▸ WHAT YOU WILL DO
Any picture must be dropped, but each line of the data should be duplicated exactly.

▸ EXTRACTED MATERIAL
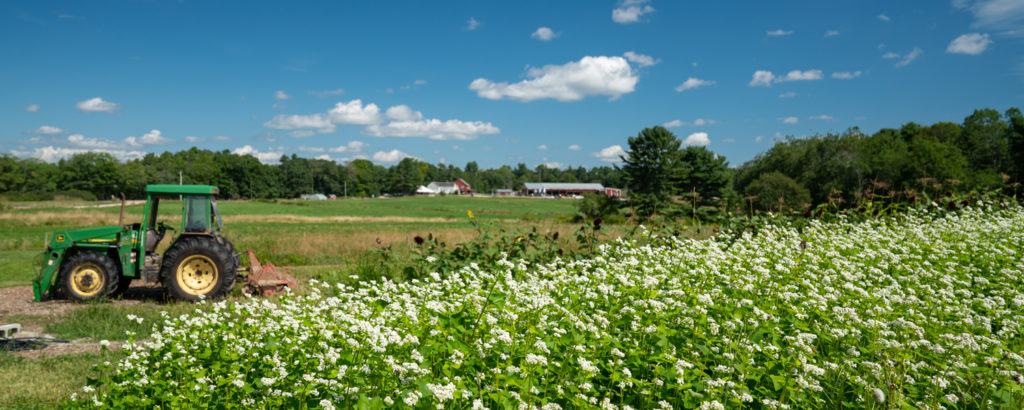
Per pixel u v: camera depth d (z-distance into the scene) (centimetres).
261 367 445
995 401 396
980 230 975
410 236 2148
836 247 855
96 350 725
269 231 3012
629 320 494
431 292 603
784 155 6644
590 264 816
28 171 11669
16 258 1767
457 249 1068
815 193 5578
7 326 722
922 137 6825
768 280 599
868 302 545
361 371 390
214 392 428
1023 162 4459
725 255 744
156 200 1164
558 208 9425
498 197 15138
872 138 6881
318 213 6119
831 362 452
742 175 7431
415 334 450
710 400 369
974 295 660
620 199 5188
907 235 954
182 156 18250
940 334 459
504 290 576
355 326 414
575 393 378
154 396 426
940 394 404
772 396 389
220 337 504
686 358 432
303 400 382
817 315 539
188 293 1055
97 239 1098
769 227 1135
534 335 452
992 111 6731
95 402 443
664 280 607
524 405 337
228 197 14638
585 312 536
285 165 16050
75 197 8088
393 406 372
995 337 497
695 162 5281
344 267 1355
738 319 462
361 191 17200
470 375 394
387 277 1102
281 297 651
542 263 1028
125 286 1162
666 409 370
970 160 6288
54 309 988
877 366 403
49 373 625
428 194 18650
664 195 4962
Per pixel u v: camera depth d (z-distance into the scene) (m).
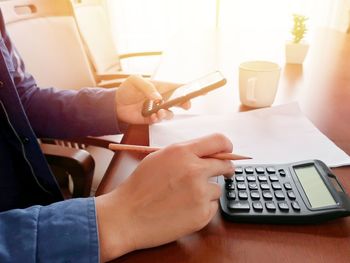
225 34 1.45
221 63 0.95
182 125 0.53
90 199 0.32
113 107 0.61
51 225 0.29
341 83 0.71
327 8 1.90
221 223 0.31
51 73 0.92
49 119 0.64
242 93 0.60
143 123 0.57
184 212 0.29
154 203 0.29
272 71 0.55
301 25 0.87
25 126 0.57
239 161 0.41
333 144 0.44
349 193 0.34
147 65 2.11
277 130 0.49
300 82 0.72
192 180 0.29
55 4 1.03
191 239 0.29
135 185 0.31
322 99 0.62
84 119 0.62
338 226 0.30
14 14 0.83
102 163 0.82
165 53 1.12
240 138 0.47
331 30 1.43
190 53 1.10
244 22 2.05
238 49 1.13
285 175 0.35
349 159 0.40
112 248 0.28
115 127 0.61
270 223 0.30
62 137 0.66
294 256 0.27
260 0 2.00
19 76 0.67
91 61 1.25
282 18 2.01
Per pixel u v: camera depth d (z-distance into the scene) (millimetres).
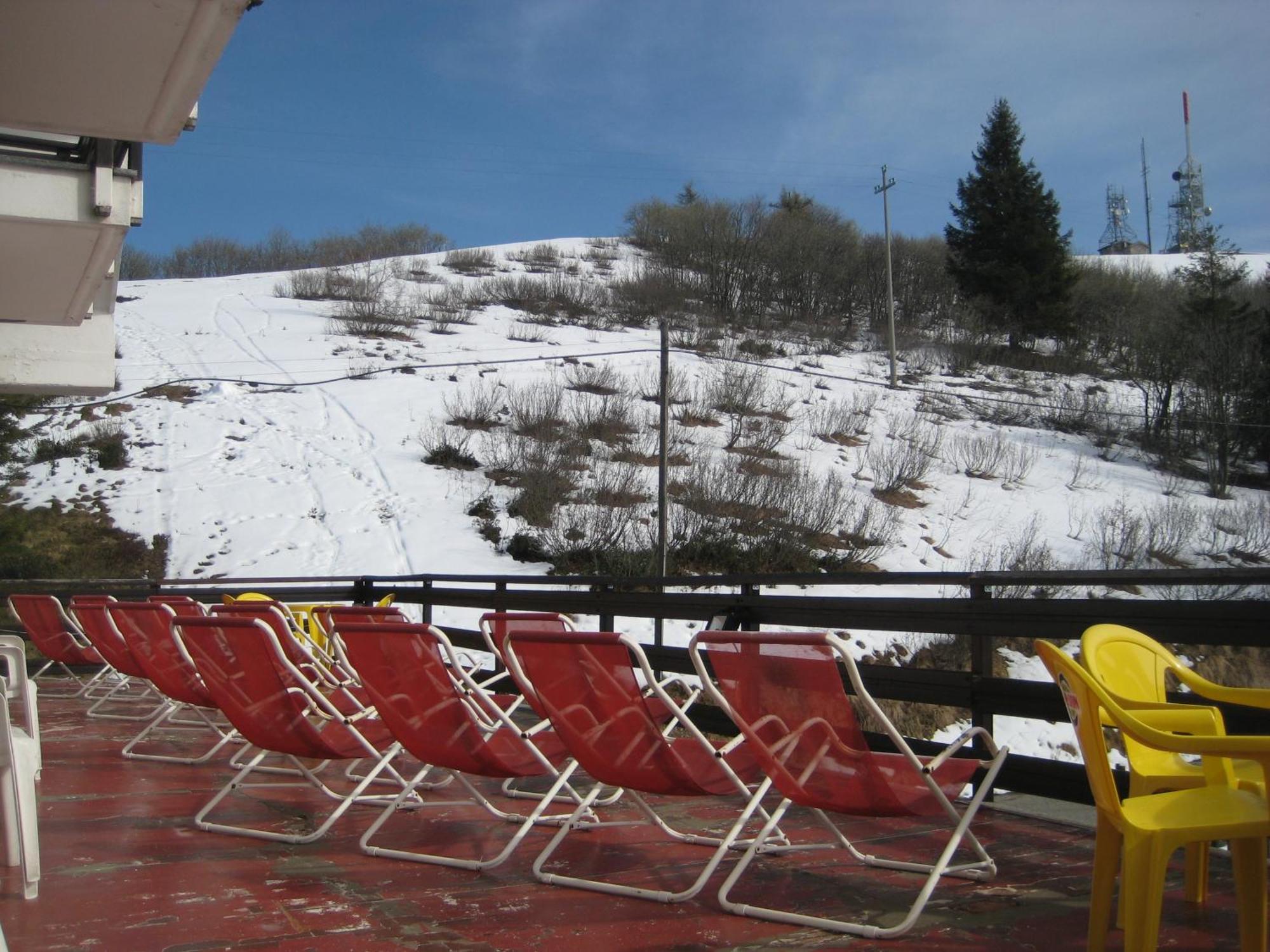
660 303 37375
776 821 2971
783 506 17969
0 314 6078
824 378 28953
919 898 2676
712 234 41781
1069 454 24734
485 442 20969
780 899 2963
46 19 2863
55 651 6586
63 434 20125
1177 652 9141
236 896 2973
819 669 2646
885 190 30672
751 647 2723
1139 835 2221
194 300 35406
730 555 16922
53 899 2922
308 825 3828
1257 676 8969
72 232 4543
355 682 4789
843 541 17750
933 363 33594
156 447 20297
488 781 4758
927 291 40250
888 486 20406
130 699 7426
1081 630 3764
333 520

▸ YOUR SOLUTION
Per pixel u v: camera depth d (z-distance into the scene) (centimetres).
261 367 445
995 401 396
980 230 975
410 236 2148
836 247 855
96 350 725
269 231 3012
629 320 494
431 292 603
784 155 6644
590 264 816
28 171 11669
16 258 1767
457 249 1068
815 193 5578
7 326 722
922 137 6825
768 280 599
868 302 545
361 371 390
214 392 428
1023 162 4459
725 255 744
156 200 1164
558 208 9425
498 197 15138
872 138 6881
318 213 6119
831 362 452
742 175 7431
415 334 450
710 400 369
974 295 660
620 199 5188
907 235 954
182 156 18250
940 334 459
504 290 576
355 326 414
575 393 378
154 396 426
940 394 404
772 396 389
220 337 504
686 358 432
303 400 382
817 315 539
188 293 1055
97 239 1098
769 227 1135
534 335 452
992 111 6731
95 402 443
664 280 607
524 405 337
228 197 14638
585 312 536
285 165 16050
75 197 8088
393 406 372
995 337 497
695 162 5281
344 267 1355
738 319 462
361 191 17200
470 375 394
387 277 1102
281 297 651
542 263 1028
125 286 1162
666 409 370
970 160 6288
54 309 988
877 366 403
49 373 625
428 194 18650
664 195 4962
Per pixel u v: camera depth d (z-distance into the scene) (m).
225 34 1.45
221 63 0.95
182 125 0.53
90 199 0.32
113 107 0.61
51 225 0.29
341 83 0.71
327 8 1.90
221 223 0.31
51 73 0.92
49 119 0.64
242 93 0.60
143 123 0.57
184 212 0.29
154 203 0.29
272 71 0.55
301 25 0.87
25 126 0.57
239 161 0.41
333 144 0.44
349 193 0.34
147 65 2.11
277 130 0.49
300 82 0.72
192 180 0.29
55 4 1.03
191 239 0.29
135 185 0.31
322 99 0.62
84 119 0.62
338 226 0.30
14 14 0.83
102 163 0.82
165 53 1.12
240 138 0.47
331 30 1.43
190 53 1.10
244 22 2.05
238 49 1.13
285 175 0.35
349 159 0.40
112 248 0.28
115 127 0.61
270 223 0.30
62 137 0.66
294 256 0.27
260 0 2.00
19 76 0.67
91 61 1.25
282 18 2.01
Per pixel u v: camera depth d (z-distance into the scene) (millimetres).
660 303 37375
776 821 2971
783 506 17969
0 314 6078
824 378 28953
919 898 2676
712 234 41781
1069 454 24734
485 442 20969
780 899 2963
46 19 2863
55 651 6586
63 434 20125
1177 652 9141
236 896 2973
819 669 2646
885 190 30672
751 647 2723
1139 835 2221
194 300 35406
730 555 16922
53 899 2922
308 825 3828
1257 676 8969
72 232 4543
355 682 4789
843 541 17750
933 363 33594
156 447 20297
488 781 4758
927 291 40250
888 486 20406
130 699 7426
1081 630 3764
333 520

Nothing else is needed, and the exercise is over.